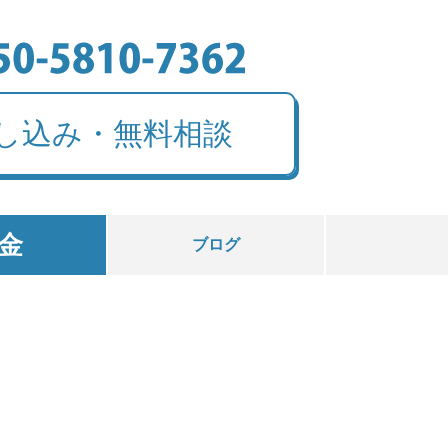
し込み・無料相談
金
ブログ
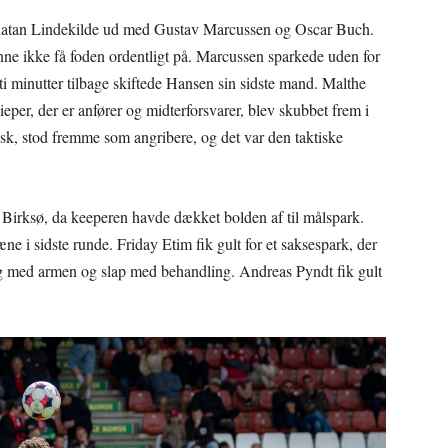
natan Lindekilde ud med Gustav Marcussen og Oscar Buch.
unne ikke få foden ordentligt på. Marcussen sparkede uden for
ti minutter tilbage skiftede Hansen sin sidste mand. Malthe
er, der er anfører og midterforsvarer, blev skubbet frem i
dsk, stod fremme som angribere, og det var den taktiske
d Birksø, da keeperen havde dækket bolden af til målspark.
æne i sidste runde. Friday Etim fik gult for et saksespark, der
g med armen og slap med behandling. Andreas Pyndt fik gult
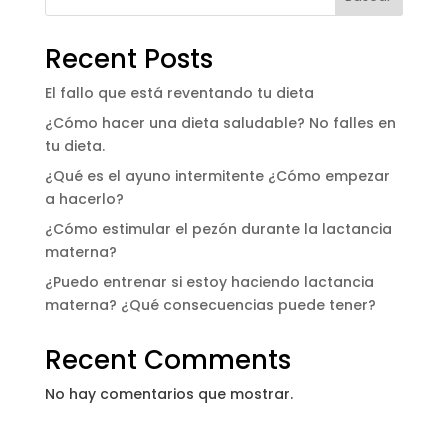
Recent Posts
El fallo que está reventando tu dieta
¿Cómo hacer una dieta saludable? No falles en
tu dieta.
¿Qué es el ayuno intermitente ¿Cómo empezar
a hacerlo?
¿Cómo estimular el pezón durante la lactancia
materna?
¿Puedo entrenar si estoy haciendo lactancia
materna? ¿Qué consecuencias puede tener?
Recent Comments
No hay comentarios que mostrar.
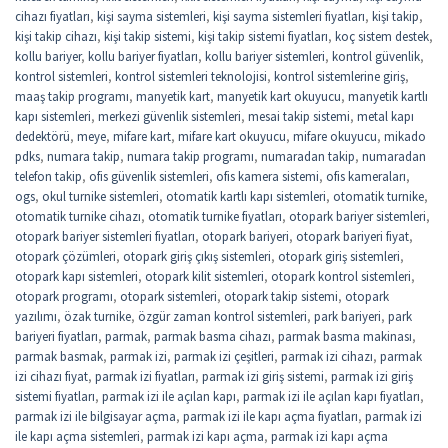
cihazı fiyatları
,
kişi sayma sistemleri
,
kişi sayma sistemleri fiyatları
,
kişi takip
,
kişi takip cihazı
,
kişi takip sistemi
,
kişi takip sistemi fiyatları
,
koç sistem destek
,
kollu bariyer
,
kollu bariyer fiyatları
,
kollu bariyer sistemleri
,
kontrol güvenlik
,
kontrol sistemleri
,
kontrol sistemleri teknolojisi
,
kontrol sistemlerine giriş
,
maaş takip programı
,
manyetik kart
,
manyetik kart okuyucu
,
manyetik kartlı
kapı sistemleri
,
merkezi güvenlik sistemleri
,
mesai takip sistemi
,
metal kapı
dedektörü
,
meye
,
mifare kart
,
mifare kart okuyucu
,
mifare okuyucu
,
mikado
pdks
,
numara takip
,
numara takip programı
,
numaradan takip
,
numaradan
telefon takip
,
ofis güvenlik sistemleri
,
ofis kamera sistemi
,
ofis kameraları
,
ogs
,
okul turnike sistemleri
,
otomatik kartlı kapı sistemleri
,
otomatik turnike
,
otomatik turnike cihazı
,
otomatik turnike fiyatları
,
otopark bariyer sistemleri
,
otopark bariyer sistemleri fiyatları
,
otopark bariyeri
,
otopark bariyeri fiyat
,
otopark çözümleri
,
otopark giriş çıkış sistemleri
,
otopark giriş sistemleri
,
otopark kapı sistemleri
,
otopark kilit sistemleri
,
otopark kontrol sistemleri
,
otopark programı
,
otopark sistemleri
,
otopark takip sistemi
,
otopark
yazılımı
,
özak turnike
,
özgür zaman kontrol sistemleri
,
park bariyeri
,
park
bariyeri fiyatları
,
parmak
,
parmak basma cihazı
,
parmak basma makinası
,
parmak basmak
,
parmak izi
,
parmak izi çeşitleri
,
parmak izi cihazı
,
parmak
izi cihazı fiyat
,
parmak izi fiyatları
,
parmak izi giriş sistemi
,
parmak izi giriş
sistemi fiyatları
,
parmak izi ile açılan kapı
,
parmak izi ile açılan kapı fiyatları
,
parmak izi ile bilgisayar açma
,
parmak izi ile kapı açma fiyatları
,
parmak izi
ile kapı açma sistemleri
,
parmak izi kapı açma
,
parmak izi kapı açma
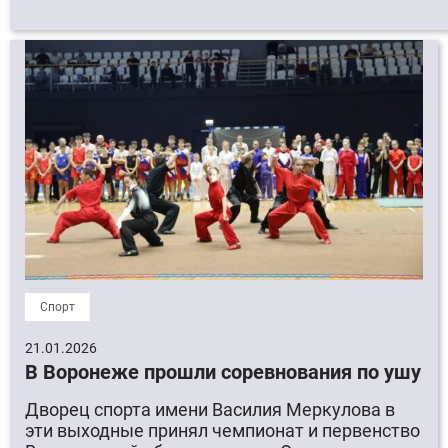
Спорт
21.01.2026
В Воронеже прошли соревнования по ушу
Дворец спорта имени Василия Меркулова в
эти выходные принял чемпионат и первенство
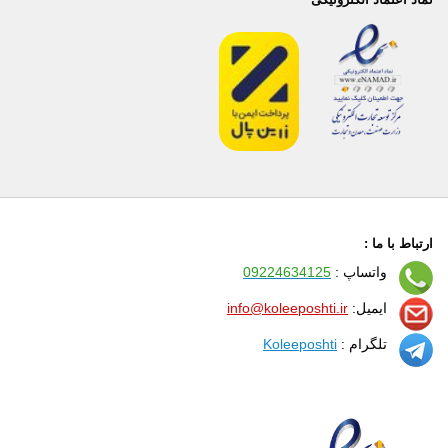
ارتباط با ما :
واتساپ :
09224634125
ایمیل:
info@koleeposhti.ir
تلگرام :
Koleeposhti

☆ ☆ ☆ ☆

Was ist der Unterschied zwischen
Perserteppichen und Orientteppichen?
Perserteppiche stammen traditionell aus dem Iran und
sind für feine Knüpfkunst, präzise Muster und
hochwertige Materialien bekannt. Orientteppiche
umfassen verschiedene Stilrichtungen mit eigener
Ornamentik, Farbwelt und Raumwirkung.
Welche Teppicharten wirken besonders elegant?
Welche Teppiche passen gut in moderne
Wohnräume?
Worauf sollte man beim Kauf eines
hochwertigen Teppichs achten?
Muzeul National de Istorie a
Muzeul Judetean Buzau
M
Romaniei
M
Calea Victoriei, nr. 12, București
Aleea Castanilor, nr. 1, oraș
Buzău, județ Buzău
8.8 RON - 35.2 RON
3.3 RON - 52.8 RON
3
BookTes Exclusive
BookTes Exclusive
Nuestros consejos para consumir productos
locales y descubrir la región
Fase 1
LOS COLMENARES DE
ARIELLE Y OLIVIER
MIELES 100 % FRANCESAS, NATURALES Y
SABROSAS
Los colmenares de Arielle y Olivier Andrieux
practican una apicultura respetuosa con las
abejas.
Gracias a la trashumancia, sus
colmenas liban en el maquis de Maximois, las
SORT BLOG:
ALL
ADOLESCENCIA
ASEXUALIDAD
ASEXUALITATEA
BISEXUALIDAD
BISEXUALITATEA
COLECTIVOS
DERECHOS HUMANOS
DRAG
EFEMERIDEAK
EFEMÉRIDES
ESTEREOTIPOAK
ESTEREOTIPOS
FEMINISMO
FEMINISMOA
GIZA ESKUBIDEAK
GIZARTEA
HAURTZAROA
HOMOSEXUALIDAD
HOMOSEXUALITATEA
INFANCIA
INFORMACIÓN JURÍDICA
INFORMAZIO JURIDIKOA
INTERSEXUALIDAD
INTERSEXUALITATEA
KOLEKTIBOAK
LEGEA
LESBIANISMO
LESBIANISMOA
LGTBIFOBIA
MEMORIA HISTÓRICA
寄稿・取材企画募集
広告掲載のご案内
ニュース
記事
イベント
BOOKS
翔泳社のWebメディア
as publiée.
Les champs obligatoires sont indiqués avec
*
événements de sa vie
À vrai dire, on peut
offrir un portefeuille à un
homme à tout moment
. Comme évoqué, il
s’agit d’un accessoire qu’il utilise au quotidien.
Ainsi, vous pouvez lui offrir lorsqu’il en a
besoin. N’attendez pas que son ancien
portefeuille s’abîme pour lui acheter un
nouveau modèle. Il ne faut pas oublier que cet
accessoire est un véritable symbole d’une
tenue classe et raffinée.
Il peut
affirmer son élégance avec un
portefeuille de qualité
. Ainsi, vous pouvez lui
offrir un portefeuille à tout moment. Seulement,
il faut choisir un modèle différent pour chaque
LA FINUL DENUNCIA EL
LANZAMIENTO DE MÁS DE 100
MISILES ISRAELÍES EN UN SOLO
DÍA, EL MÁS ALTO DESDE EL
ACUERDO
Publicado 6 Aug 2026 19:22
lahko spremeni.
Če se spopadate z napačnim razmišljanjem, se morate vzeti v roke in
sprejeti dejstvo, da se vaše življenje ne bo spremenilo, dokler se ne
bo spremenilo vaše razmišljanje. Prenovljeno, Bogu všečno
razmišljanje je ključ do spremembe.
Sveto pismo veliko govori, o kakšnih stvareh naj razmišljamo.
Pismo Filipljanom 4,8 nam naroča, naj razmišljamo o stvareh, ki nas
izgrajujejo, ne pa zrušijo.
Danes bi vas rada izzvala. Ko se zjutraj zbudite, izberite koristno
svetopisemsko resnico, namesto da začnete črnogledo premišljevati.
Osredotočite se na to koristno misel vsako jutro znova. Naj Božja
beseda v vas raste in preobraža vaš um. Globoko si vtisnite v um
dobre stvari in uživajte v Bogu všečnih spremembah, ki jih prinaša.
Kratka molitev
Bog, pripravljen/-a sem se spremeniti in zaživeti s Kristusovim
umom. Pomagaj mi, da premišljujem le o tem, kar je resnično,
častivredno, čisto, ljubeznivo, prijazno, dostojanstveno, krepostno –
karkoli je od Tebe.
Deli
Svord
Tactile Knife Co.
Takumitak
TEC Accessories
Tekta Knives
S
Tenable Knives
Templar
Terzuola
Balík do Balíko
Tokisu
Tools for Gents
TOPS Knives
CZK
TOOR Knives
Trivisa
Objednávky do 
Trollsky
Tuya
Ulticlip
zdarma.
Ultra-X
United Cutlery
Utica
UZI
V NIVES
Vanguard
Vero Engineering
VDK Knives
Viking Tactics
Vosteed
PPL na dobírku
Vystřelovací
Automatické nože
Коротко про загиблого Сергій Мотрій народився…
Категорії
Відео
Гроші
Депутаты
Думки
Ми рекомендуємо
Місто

☆ ☆ ☆ ☆

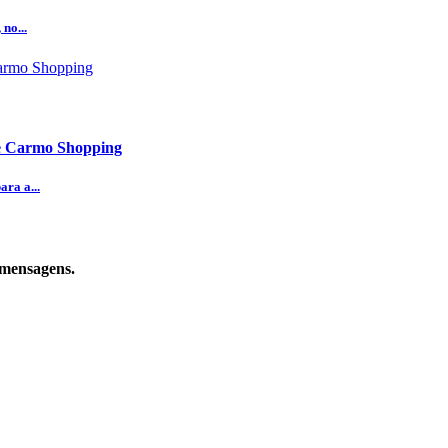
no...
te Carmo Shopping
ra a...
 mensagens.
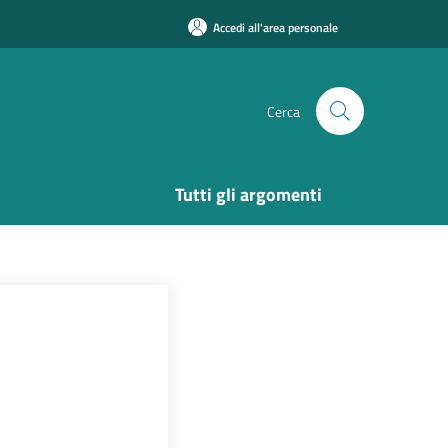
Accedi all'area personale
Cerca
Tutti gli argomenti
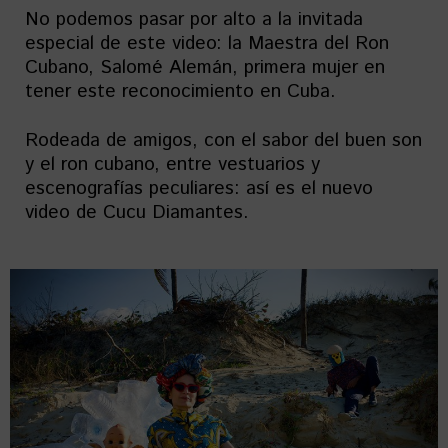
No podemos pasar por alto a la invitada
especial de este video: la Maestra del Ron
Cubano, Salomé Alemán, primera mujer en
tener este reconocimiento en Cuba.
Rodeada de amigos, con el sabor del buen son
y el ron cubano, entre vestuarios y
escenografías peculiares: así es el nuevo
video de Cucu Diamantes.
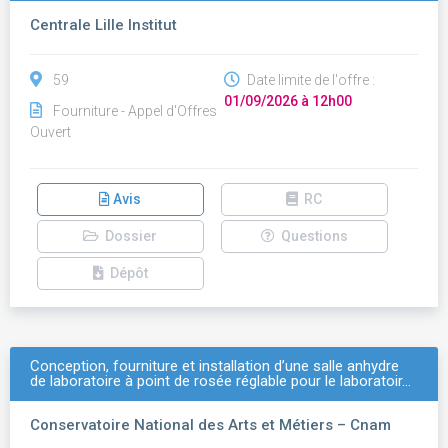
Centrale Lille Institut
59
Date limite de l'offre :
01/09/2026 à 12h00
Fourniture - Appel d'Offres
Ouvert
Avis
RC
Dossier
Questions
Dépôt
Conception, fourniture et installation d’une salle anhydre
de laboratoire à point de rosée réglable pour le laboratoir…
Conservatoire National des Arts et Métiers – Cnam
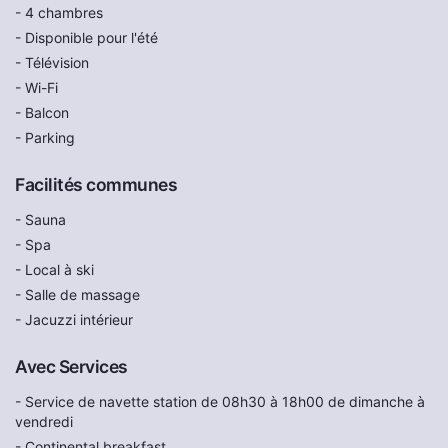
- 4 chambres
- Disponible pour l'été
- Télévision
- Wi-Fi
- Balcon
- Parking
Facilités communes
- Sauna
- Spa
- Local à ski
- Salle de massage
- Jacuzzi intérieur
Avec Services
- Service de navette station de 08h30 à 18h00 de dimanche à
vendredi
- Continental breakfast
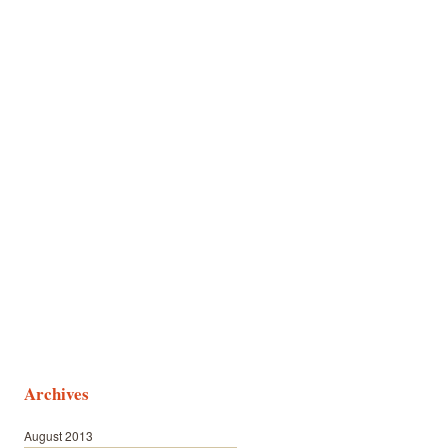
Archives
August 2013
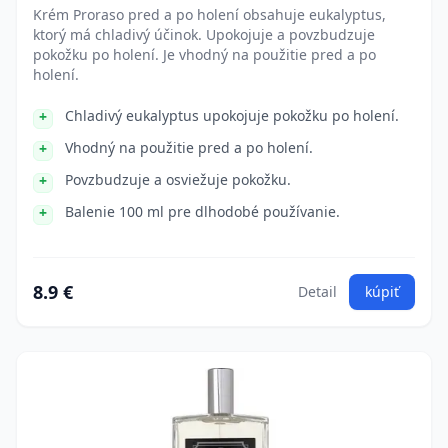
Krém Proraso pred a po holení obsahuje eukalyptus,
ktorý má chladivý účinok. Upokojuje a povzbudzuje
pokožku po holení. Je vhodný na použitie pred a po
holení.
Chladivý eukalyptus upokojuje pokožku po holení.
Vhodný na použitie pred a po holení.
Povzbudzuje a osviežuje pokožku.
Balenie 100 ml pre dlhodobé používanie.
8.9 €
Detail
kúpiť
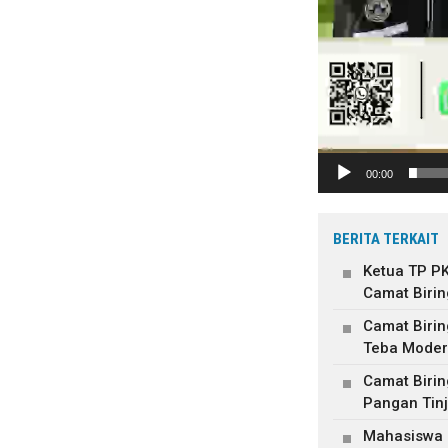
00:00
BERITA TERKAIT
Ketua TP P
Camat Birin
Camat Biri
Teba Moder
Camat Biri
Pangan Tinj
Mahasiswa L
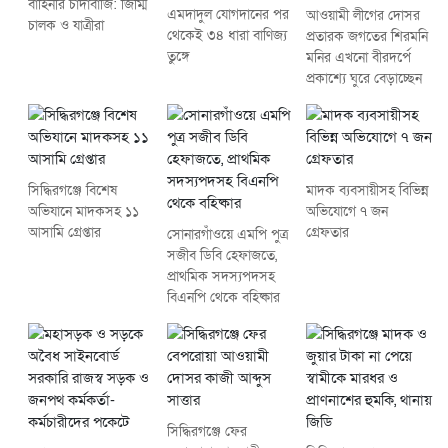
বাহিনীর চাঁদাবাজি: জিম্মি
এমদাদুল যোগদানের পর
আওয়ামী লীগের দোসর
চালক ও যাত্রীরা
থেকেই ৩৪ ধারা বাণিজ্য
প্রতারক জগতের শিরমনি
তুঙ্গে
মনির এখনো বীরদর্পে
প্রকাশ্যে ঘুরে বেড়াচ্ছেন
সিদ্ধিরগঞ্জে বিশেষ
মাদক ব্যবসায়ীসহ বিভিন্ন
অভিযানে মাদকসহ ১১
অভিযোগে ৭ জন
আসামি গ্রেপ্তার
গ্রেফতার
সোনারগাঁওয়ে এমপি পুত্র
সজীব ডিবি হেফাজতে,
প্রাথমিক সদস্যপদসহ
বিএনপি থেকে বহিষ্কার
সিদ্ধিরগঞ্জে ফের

☆ ☆ ☆ ☆

> WORK REQUIRED
Working from the records above, write out verbatim only the lines from the line containing "événements de sa vie" through the line containing "PPL na dobírku".

> RESULT FOR THIS TASK
événements de sa vie
À vrai dire, on peut
offrir un portefeuille à un
homme à tout moment
. Comme évoqué, il
s’agit d’un accessoire qu’il utilise au quotidien.
Ainsi, vous pouvez lui offrir lorsqu’il en a
besoin. N’attendez pas que son ancien
portefeuille s’abîme pour lui acheter un
nouveau modèle. Il ne faut pas oublier que cet
accessoire est un véritable symbole d’une
tenue classe et raffinée.
Il peut
affirmer son élégance avec un
portefeuille de qualité
. Ainsi, vous pouvez lui
offrir un portefeuille à tout moment. Seulement,
il faut choisir un modèle différent pour chaque
LA FINUL DENUNCIA EL
LANZAMIENTO DE MÁS DE 100
MISILES ISRAELÍES EN UN SOLO
DÍA, EL MÁS ALTO DESDE EL
ACUERDO
Publicado 6 Aug 2026 19:22
lahko spremeni.
Če se spopadate z napačnim razmišljanjem, se morate vzeti v roke in
sprejeti dejstvo, da se vaše življenje ne bo spremenilo, dokler se ne
bo spremenilo vaše razmišljanje. Prenovljeno, Bogu všečno
razmišljanje je ključ do spremembe.
Sveto pismo veliko govori, o kakšnih stvareh naj razmišljamo.
Pismo Filipljanom 4,8 nam naroča, naj razmišljamo o stvareh, ki nas
izgrajujejo, ne pa zrušijo.
Danes bi vas rada izzvala. Ko se zjutraj zbudite, izberite koristno
svetopisemsko resnico, namesto da začnete črnogledo premišljevati.
Osredotočite se na to koristno misel vsako jutro znova. Naj Božja
beseda v vas raste in preobraža vaš um. Globoko si vtisnite v um
dobre stvari in uživajte v Bogu všečnih spremembah, ki jih prinaša.
Kratka molitev
Bog, pripravljen/-a sem se spremeniti in zaživeti s Kristusovim
umom. Pomagaj mi, da premišljujem le o tem, kar je resnično,
častivredno, čisto, ljubeznivo, prijazno, dostojanstveno, krepostno –
karkoli je od Tebe.
Deli
Svord
Tactile Knife Co.
Takumitak
TEC Accessories
Tekta Knives
S
Tenable Knives
Templar
Terzuola
Balík do Balíko
Tokisu
Tools for Gents
TOPS Knives
CZK
TOOR Knives
Trivisa
Objednávky do 
Trollsky
Tuya
Ulticlip
zdarma.
Ultra-X
United Cutlery
Utica
UZI
V NIVES
Vanguard
Vero Engineering
VDK Knives
Viking Tactics
Vosteed
PPL na dobírku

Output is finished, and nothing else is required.